- Opening Delimiter -

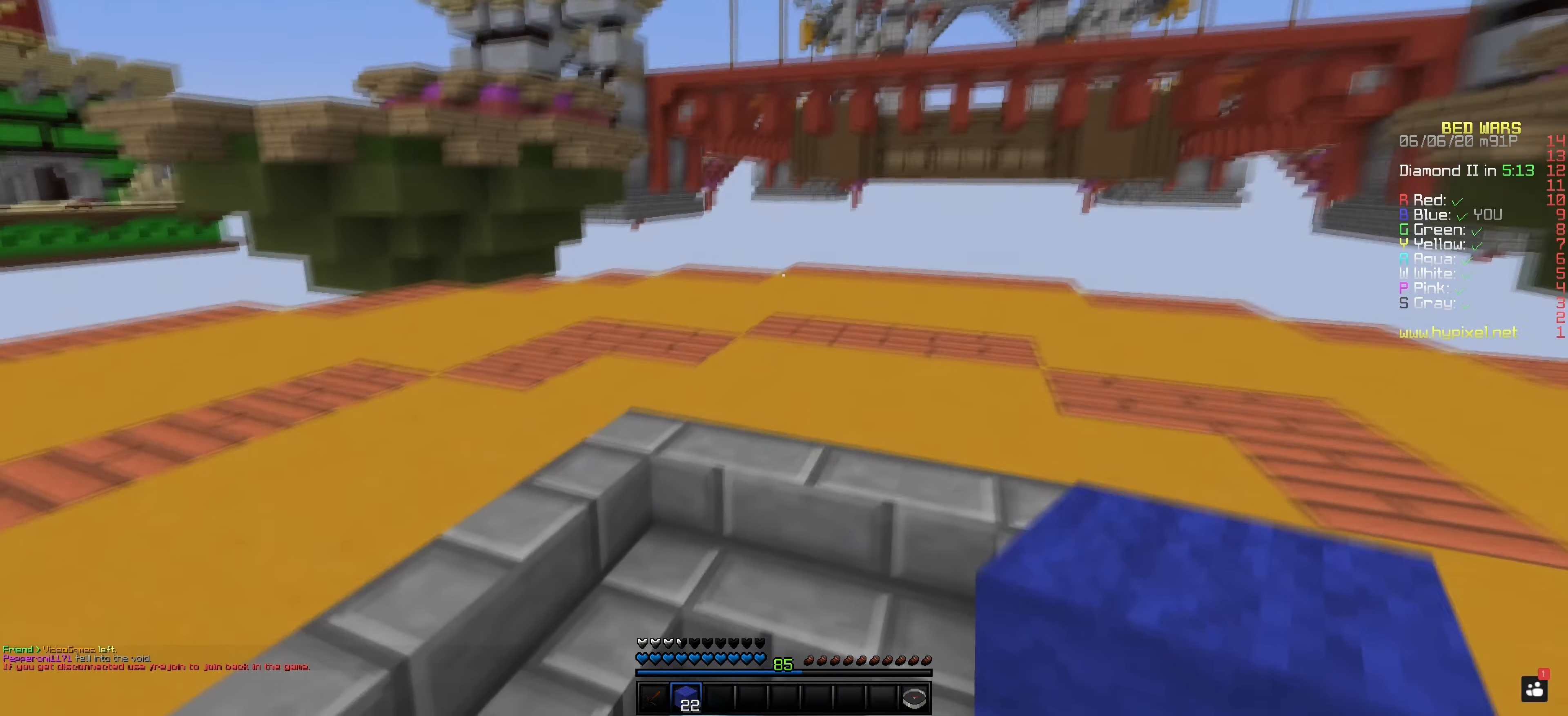
{"keys": [], "mouse": ["left"], "events": [[300, "mouse_left", "down"]]}
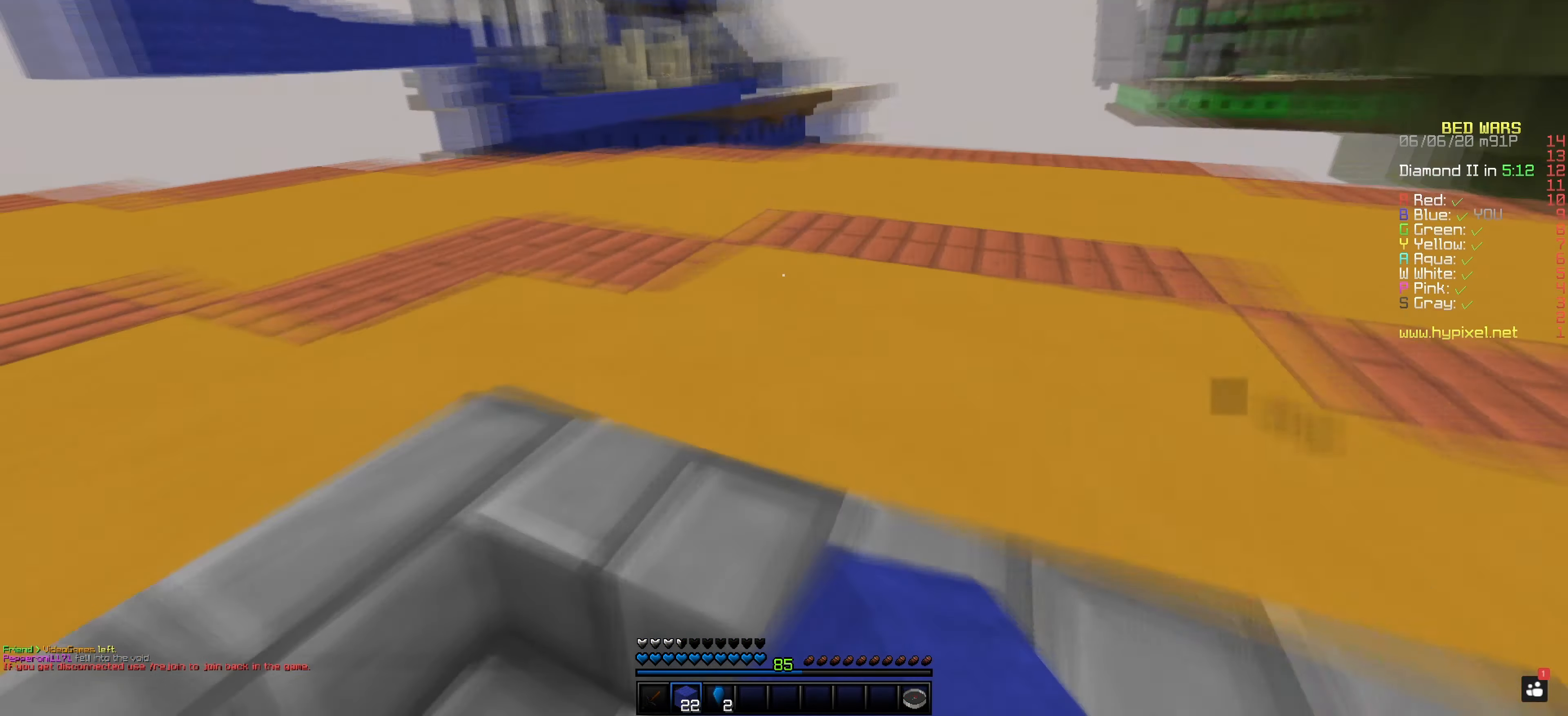
{"keys": [], "mouse": [], "events": [[433, "mouse_left", "up"]]}
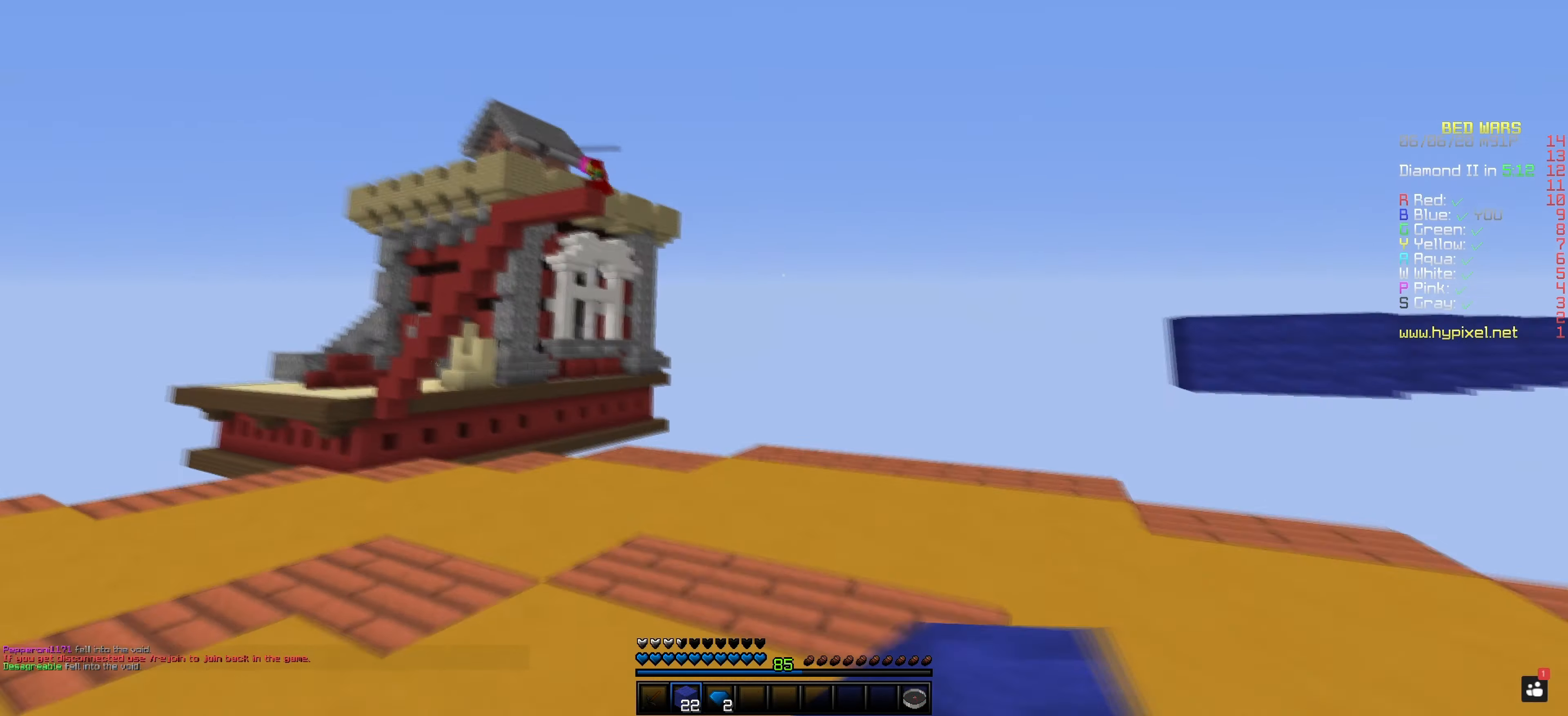
{"keys": [], "mouse": ["left"], "events": [[117, "mouse_left", "down"]]}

- Closing Delimiter -

• Aim of the exercise:
The result should be every line of the data, reproduced exactly, with the images removed.

• Answer space:
{"keys": [], "mouse": ["left"], "events": [[300, "mouse_left", "down"]]}
{"keys": [], "mouse": [], "events": [[433, "mouse_left", "up"]]}
{"keys": [], "mouse": ["left"], "events": [[117, "mouse_left", "down"]]}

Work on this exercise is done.